Il CSDSB ha un rapporto storico privilegiato con i centri di accoglienza ed è stato coinvolto nel progetto europeo “CARE – Common Approach for Refugees and other migrant’s healt”, che ha l’obiettivo di promuovere e sostenere la salute dei migranti negli Stati Membri a forte pressione migratoria. Una parte di questo progetto europeo riguarda la salute delle donne rifugiate o richiedenti asilo. A seguito dell’entrata in vigore dei decreti sicurezza e immigrazione molte donne che si rivolgono al CSDSB stanno riscontrando numerose difficoltà a regolarizzarsi, poiché è stata abolita la protezione umanitaria e sono diventate più rigide le norme sulla concessione della protezione internazionale.

8) Il CSDSB prevede un progetto sulle mutilazioni genitali femminili (MGF). Potrebbe darci maggiori informazioni?

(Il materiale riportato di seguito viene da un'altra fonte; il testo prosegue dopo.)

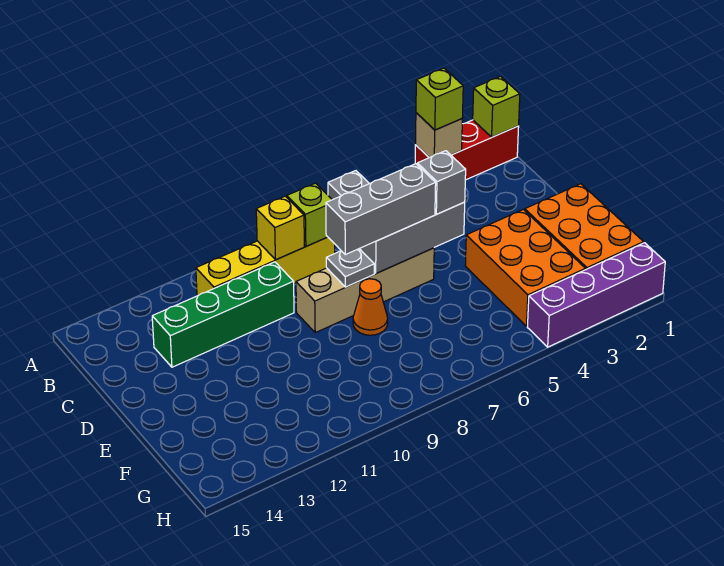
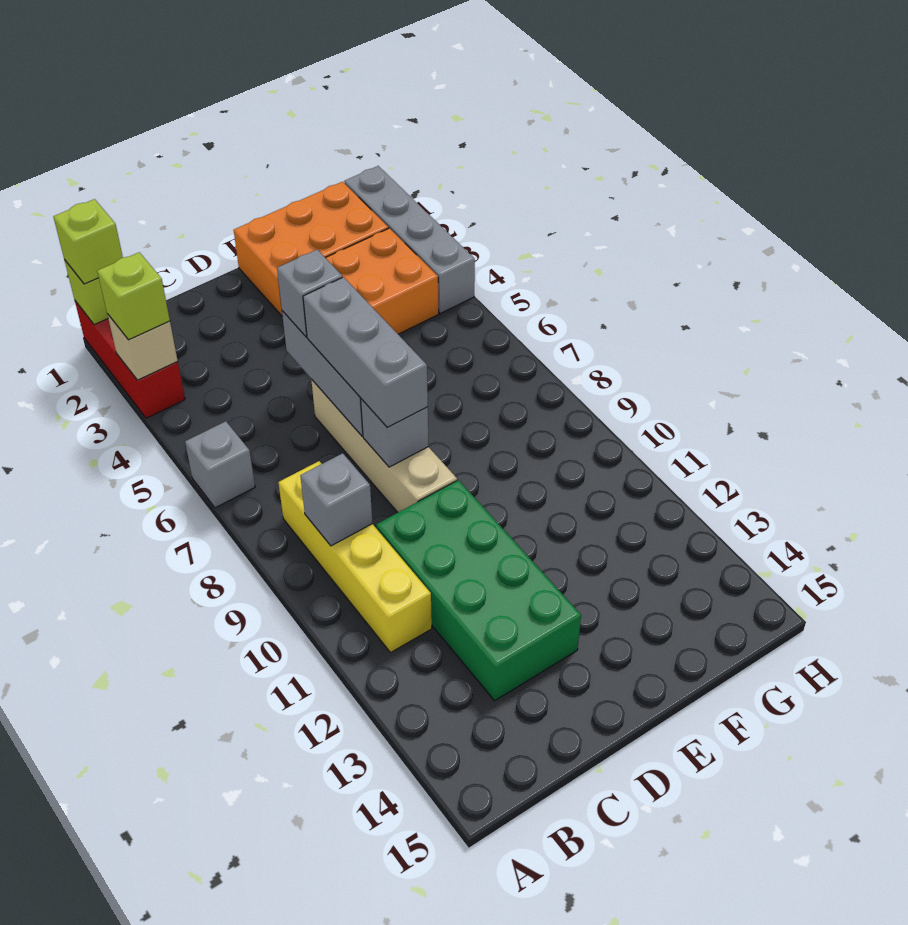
lime 1x1 brick [287,183,332,246] -> lime 1x1 brick moved to [53,199,123,284]
yellow 1x1 brick [256,196,304,260] -> grey 1x1 brick [300,453,373,546]
green 1x4 brick [152,262,294,367] -> green 2x4 brick [376,480,581,700]
grey 1x1 plate [326,249,374,287] -> grey 1x1 brick [361,399,429,467]
orange 1x1 cone [353,279,388,335] -> none
purple 1x4 brick [527,243,665,347] -> grey 1x4 brick [344,166,475,313]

Si tratta di un fenomeno che non ha niente a che fare con la religione, le cui origini secondo alcune tesi risalgono all’Egitto del periodo faraonico quando è nata l’abitudine della “circoncisione femminile” o meglio della modificazione dei genitali femminili con lo scopo di preservare la verginità della donna. Questa pratica è ancora molto diffusa in Etiopia e in Eritrea ma anche in Mali e in Nigeria, anche se in misura minore. È un’abitudine così radicata nella cultura di questi paesi che chi non ha genitali modificati non viene considerata “normale”. Oggi, la donna con una mgf trova a Bologna una rete di sostegno che vede la collaborazione tra i servizi di Consultorio Familiare e il reparto di Ostetricia e Ginecologia dell’Ospedale Maggiore, che effettua gli interventi di deinfibulazione, ovvero di ricostruzione dei genitali esterni, nel caso di mgf di terzo grado. Le donne straniere sono informate dai professionisti che questa pratica è vietata in Italia. È molto importante informare le neomamme sul tema delle mgf per prevenire questa pratica nelle figlie. Al momento della diagnosi bisogna evitare atteggiamenti che possano far sentire la donna inadeguata o in colpa. Anche il coinvolgimento del compagno, ove è possibile, è fondamentale. A questo proposito, in alcuni casi, il ruolo del partner è stato decisivo nell’aiutare la donna ad accettare la deinfibulazione prima del parto. Per comprendere meglio le motivazioni di questa pratica si potrebbe paragonarla alla modificazione dei piedi femminili nella Cina Antica: i “piedi di loto”. Questa antica usanza cinese consisteva nel fasciare i piedi delle bambine e modificarli per non farle allontanare da casa riducendo così la loro autonomia. La si può paragonare, inoltre, a molte altre usanze, diffuse nel mondo che mirano a limitare e a controllare la sessualità.